— Task details —
Set down every line of the data exactly, skipping the pictures.

— Data extracts —
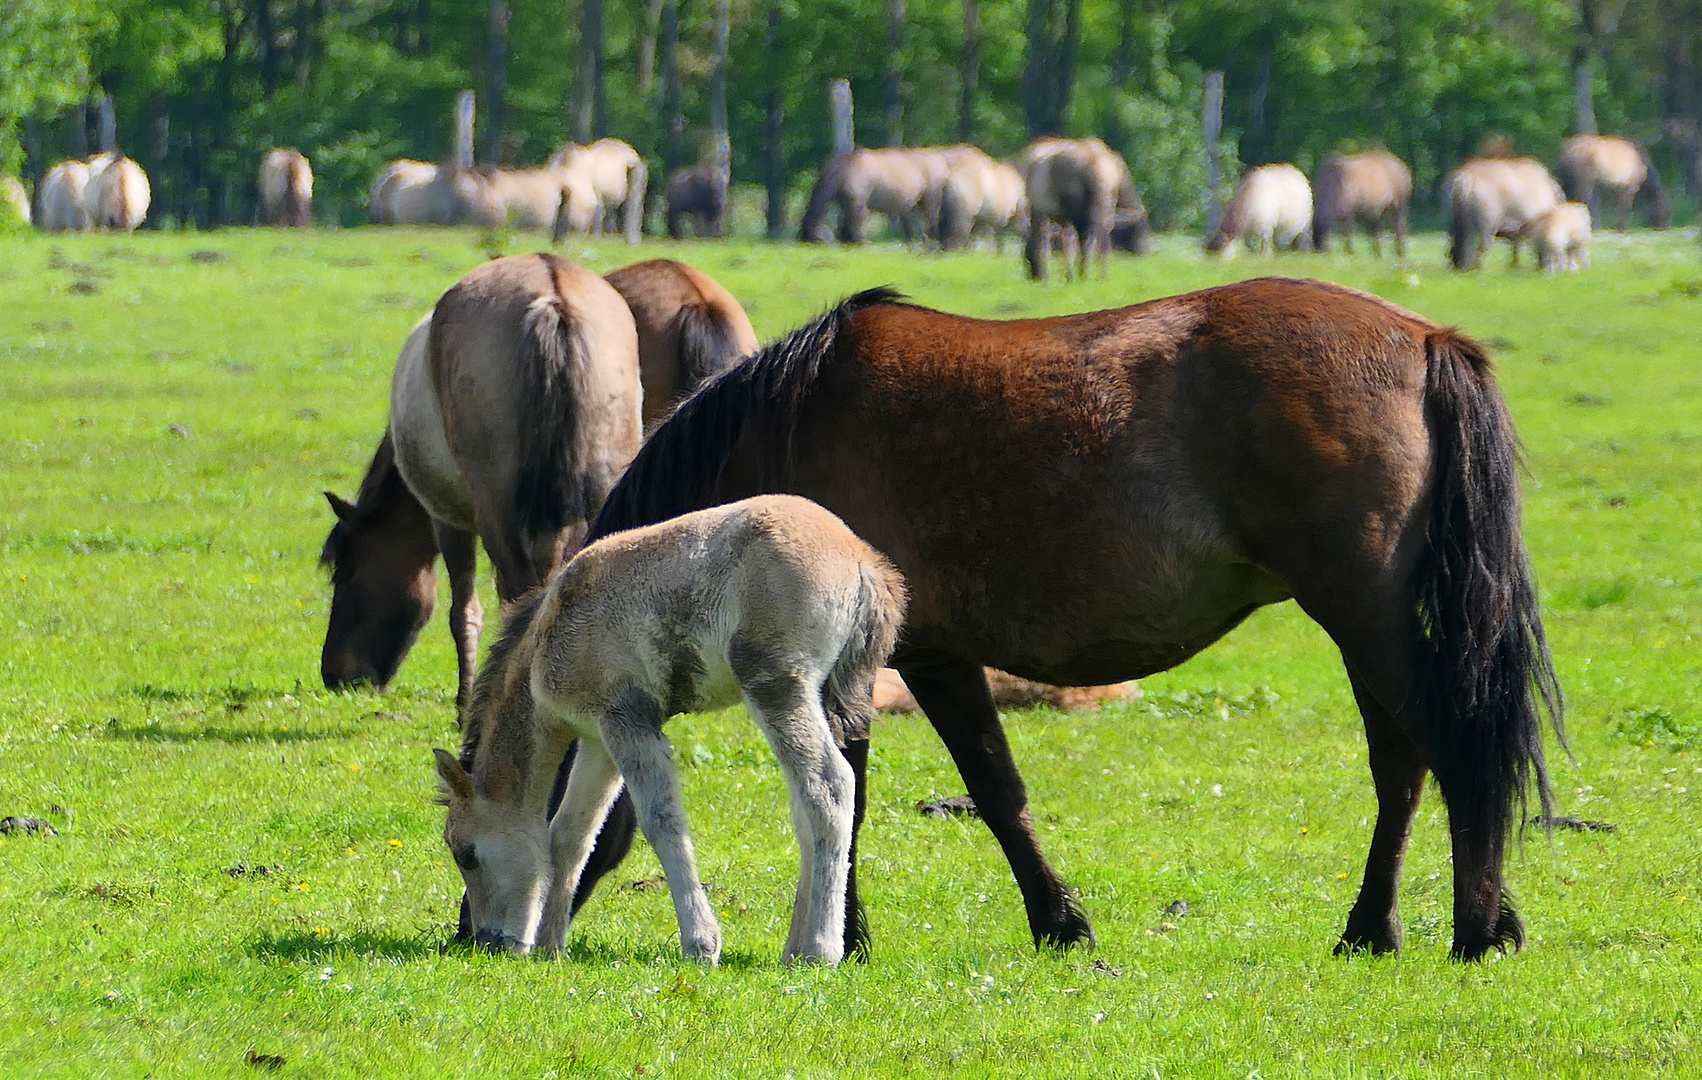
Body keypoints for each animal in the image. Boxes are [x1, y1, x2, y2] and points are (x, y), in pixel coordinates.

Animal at [435, 493, 905, 966]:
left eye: (466, 854)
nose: (488, 942)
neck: (547, 638)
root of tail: (862, 561)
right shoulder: (598, 740)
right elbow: (570, 834)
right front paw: (552, 946)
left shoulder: (628, 720)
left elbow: (662, 819)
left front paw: (701, 944)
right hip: (812, 696)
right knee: (804, 806)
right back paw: (793, 948)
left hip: (776, 685)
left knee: (829, 787)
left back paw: (819, 949)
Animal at [565, 278, 1559, 966]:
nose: (516, 934)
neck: (783, 431)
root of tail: (1424, 340)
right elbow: (953, 791)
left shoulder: (903, 662)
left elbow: (937, 790)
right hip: (1368, 626)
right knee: (1406, 766)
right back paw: (1380, 928)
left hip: (1365, 618)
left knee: (1450, 749)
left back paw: (1473, 927)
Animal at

— Finished task —
Body keypoints for each animal in the image. Boxes are [x1, y1, x2, y2] and points are (x, y), in pixel coordinates.

Animal at [435, 493, 905, 966]:
left eye: (466, 854)
nose: (488, 942)
neck: (547, 638)
root of tail: (862, 561)
right shoulder: (598, 740)
right elbow: (570, 834)
right front paw: (552, 946)
left shoulder: (628, 720)
left elbow: (662, 819)
left front paw: (701, 944)
right hip: (812, 696)
right knee: (804, 806)
right back paw: (793, 948)
left hip: (776, 685)
left knee: (829, 787)
left back paw: (819, 949)
Animal at [565, 278, 1559, 966]:
nose: (516, 934)
neck: (783, 431)
root of tail: (1424, 340)
right elbow: (953, 791)
left shoulder: (903, 662)
left elbow: (937, 790)
right hip: (1368, 626)
right knee: (1406, 766)
right back paw: (1380, 928)
left hip: (1365, 618)
left knee: (1450, 749)
left back paw: (1473, 927)
Animal at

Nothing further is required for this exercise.